*Problem statement*:
List every line in this data where the string "with" occurs.

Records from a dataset
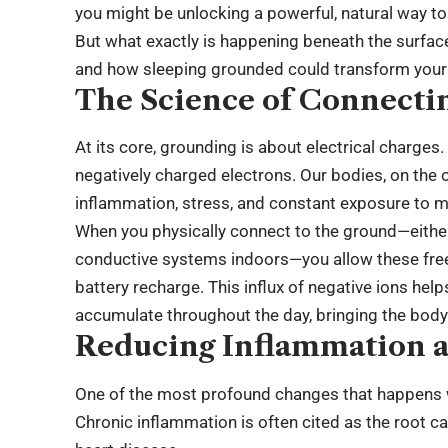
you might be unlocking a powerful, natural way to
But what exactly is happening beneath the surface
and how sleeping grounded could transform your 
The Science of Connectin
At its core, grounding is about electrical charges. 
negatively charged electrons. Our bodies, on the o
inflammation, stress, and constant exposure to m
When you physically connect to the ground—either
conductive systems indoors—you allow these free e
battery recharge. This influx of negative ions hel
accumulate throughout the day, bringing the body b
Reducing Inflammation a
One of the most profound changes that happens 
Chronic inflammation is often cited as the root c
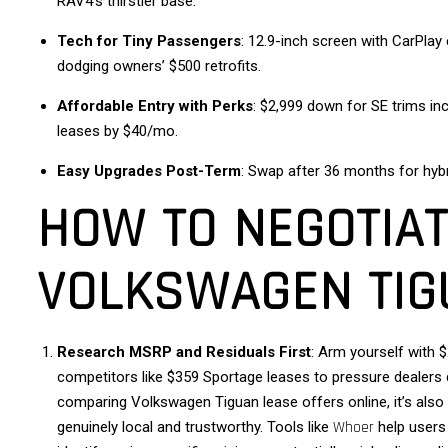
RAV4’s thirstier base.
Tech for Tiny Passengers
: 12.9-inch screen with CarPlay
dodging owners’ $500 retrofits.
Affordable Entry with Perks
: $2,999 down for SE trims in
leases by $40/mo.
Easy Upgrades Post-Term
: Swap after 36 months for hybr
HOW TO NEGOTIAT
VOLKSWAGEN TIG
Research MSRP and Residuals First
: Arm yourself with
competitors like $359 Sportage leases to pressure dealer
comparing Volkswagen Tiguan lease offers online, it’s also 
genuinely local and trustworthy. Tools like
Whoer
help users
---
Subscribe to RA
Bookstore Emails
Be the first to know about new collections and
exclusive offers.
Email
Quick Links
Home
* * *
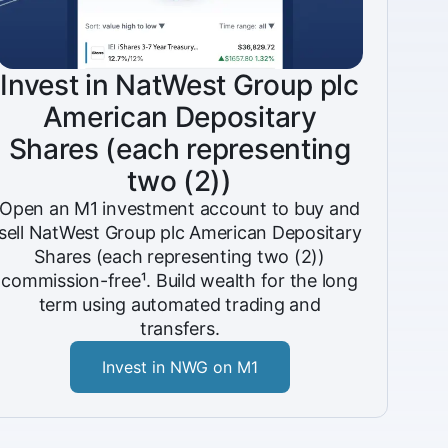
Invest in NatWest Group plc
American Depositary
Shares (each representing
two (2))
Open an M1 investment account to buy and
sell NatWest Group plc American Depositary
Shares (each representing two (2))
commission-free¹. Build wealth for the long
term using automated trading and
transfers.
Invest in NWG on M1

*Task output*:
: 12.9-inch screen with CarPlay
Affordable Entry with Perks
: Arm yourself with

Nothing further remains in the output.